■ **Work to complete**
Please reproduce the entries starting at the line that contains "collection date: 1949-10-30/1950-02-19" and ending at the line that contains "locality: Washington DC area", swapping "country" for "nation" and changing nothing else.

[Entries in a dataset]
========================================

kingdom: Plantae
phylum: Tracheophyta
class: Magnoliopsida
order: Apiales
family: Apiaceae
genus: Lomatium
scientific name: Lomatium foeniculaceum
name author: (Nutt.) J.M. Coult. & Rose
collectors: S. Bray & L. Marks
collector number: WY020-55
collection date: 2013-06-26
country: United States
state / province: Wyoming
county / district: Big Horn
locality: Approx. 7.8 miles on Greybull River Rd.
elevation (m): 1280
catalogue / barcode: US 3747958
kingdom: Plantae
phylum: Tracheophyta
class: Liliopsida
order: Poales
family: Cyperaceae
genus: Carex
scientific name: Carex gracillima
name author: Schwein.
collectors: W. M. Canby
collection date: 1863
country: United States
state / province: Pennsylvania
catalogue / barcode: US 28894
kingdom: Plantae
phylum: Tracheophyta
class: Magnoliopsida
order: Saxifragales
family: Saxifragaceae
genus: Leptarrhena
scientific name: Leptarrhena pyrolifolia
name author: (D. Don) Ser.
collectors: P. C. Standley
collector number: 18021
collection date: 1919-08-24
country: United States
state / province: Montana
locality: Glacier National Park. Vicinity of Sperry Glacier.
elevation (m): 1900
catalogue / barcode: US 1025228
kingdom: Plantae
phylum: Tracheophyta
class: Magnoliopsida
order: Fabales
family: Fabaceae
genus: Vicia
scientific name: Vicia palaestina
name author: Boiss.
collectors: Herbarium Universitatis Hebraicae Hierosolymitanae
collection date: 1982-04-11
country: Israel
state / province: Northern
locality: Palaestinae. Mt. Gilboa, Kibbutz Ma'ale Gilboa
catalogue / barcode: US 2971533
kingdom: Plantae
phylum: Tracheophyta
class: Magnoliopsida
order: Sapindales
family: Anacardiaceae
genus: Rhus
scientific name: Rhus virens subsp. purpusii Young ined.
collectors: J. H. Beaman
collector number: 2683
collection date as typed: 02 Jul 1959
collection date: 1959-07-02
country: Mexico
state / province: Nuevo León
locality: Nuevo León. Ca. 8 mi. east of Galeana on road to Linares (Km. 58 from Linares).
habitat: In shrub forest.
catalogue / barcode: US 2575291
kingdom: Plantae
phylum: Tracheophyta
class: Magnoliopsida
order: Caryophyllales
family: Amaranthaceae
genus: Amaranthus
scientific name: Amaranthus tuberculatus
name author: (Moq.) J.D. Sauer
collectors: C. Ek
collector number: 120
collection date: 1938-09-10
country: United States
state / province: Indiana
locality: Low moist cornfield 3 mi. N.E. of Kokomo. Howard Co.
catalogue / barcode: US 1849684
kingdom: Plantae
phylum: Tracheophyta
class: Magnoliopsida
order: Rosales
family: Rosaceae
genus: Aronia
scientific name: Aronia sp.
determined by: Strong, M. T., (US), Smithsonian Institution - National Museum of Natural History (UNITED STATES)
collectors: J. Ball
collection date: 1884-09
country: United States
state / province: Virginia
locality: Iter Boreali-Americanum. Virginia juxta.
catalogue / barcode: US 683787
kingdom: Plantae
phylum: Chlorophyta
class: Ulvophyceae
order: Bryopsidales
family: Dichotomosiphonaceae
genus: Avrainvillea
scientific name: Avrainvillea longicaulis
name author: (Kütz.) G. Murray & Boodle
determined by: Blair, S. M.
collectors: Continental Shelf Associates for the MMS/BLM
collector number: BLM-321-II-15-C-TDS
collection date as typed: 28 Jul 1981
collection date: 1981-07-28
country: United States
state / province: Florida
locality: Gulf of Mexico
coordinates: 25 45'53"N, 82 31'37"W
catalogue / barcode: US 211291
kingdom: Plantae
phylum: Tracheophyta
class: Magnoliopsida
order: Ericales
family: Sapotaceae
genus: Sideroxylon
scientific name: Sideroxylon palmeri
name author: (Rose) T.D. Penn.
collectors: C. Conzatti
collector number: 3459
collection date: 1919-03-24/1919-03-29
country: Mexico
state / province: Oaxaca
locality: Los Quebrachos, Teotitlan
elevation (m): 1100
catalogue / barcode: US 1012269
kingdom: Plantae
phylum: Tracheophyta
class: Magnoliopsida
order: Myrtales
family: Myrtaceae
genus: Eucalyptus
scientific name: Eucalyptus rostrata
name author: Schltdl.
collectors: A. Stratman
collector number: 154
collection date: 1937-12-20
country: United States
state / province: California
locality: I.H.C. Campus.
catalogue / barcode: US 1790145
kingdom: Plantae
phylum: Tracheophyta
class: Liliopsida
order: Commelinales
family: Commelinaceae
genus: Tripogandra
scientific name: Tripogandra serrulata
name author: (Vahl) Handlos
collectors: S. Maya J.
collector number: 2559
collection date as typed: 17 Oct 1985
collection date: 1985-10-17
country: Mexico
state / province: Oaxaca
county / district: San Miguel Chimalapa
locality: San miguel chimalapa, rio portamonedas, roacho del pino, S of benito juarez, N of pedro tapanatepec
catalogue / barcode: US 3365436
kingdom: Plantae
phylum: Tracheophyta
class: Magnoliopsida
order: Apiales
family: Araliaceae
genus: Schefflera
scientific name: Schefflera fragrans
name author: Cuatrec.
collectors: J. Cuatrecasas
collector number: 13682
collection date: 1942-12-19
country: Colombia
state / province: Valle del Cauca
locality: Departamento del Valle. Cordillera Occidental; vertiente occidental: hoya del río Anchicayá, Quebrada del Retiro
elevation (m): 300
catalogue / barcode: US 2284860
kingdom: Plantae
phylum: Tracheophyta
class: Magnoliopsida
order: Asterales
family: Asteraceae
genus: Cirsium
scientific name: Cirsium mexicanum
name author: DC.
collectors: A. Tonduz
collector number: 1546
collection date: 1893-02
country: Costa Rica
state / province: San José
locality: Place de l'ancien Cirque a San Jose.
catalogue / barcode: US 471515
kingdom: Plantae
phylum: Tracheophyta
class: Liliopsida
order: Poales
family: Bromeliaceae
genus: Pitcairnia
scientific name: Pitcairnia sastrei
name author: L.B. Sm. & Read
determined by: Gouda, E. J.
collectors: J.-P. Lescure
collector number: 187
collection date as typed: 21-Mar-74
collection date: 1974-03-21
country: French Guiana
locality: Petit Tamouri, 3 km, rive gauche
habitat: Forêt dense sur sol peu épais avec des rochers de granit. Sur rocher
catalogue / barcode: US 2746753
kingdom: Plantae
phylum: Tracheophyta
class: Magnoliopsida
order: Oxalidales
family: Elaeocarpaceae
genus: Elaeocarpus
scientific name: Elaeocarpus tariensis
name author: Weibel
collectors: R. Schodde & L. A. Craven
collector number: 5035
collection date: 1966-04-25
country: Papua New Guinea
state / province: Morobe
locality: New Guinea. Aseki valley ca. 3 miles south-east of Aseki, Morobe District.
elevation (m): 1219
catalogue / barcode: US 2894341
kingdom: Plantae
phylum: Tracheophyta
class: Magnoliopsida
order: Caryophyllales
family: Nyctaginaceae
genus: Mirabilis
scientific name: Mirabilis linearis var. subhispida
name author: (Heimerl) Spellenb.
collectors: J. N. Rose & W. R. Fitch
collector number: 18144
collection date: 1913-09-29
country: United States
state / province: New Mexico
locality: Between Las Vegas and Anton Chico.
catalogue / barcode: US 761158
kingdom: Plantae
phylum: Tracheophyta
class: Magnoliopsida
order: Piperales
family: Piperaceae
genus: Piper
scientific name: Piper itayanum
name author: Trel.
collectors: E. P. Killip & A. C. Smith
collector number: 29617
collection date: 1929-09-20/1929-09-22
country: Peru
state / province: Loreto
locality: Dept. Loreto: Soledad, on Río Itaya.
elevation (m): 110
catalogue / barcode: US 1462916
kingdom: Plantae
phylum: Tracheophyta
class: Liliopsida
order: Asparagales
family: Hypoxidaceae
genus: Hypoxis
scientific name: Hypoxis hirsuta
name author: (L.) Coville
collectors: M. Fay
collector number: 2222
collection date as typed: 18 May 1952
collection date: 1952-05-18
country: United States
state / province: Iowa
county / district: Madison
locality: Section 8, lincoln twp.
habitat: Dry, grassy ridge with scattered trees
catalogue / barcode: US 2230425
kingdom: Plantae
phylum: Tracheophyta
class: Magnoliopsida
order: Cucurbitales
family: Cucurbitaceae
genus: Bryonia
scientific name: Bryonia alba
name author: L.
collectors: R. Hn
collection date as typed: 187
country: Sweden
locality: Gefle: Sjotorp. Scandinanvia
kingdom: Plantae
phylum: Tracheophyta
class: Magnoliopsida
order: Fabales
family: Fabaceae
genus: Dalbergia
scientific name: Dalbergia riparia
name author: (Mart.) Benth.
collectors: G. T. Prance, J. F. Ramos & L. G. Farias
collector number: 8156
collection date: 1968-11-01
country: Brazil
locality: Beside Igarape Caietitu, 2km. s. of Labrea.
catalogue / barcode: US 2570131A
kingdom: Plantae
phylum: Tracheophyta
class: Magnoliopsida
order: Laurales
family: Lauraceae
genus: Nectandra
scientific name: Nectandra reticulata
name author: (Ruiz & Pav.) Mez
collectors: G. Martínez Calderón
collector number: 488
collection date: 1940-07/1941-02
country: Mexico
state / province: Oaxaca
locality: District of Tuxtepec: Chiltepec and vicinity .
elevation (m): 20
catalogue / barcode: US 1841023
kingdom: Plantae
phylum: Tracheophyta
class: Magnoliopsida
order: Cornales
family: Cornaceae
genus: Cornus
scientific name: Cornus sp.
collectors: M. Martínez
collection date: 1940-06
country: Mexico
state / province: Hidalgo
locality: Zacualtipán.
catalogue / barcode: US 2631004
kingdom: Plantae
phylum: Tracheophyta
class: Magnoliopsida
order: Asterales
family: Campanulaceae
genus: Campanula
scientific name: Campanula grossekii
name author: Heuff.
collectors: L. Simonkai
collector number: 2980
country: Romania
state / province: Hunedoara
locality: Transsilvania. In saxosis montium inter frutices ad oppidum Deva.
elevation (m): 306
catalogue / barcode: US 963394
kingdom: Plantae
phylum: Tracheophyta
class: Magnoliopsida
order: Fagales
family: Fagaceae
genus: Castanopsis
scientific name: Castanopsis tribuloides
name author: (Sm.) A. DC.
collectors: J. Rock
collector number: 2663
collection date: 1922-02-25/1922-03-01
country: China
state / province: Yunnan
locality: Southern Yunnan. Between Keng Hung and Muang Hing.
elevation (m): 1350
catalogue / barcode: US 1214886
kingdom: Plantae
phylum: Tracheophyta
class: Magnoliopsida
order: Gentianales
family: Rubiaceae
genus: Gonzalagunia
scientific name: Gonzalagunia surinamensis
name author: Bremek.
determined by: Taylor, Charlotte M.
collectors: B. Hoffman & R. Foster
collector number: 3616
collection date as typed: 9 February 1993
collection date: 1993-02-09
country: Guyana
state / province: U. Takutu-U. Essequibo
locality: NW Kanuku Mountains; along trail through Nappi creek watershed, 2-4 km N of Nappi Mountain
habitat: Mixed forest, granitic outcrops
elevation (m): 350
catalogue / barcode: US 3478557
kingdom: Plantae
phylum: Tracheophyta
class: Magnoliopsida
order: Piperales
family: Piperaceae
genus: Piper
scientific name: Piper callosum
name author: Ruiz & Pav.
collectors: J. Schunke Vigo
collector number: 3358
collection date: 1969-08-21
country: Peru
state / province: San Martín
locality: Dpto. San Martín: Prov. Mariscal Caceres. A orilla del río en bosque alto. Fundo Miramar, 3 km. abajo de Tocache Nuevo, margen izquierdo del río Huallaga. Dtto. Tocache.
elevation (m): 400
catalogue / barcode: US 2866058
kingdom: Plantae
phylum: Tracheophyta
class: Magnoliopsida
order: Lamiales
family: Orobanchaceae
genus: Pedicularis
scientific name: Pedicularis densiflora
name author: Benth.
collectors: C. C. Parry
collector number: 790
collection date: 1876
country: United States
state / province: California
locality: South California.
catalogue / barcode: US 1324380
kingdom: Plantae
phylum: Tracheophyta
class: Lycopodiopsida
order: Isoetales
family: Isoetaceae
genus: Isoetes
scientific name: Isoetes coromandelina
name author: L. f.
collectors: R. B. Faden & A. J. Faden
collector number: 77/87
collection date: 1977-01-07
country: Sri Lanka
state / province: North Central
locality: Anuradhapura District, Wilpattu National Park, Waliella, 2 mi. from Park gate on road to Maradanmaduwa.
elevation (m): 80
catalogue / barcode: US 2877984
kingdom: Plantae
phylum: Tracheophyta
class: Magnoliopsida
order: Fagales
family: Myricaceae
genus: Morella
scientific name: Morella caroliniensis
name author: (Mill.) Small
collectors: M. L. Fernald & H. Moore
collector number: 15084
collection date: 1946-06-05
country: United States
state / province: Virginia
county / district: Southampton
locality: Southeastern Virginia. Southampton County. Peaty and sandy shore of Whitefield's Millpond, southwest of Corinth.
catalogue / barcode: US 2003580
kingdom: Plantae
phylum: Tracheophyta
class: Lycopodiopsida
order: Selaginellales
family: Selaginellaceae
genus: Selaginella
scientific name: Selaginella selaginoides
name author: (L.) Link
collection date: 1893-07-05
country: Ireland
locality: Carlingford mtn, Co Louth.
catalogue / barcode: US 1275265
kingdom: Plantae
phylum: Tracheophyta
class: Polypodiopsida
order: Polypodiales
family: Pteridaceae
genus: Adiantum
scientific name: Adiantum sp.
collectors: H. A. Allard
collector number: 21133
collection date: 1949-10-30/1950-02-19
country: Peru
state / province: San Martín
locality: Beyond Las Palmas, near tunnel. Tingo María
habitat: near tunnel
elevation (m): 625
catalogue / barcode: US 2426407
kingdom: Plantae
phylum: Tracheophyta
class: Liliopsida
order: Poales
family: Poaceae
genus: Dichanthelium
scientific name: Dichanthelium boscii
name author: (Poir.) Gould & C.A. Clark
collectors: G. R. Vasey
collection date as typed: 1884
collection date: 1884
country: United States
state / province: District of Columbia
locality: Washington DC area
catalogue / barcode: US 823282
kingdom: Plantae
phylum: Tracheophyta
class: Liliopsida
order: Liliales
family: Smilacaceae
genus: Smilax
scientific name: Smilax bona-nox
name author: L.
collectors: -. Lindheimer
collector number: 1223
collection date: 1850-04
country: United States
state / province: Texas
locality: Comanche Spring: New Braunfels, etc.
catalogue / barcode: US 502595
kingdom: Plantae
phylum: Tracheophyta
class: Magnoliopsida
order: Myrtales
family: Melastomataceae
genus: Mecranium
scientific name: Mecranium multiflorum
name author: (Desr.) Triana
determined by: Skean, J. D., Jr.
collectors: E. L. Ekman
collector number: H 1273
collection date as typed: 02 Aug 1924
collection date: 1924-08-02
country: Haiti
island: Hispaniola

========================================

■ **Full response**
collection date: 1949-10-30/1950-02-19
nation: Peru
state / province: San Martín
locality: Beyond Las Palmas, near tunnel. Tingo María
habitat: near tunnel
elevation (m): 625
catalogue / barcode: US 2426407
kingdom: Plantae
phylum: Tracheophyta
class: Liliopsida
order: Poales
family: Poaceae
genus: Dichanthelium
scientific name: Dichanthelium boscii
name author: (Poir.) Gould & C.A. Clark
collectors: G. R. Vasey
collection date as typed: 1884
collection date: 1884
nation: United States
state / province: District of Columbia
locality: Washington DC area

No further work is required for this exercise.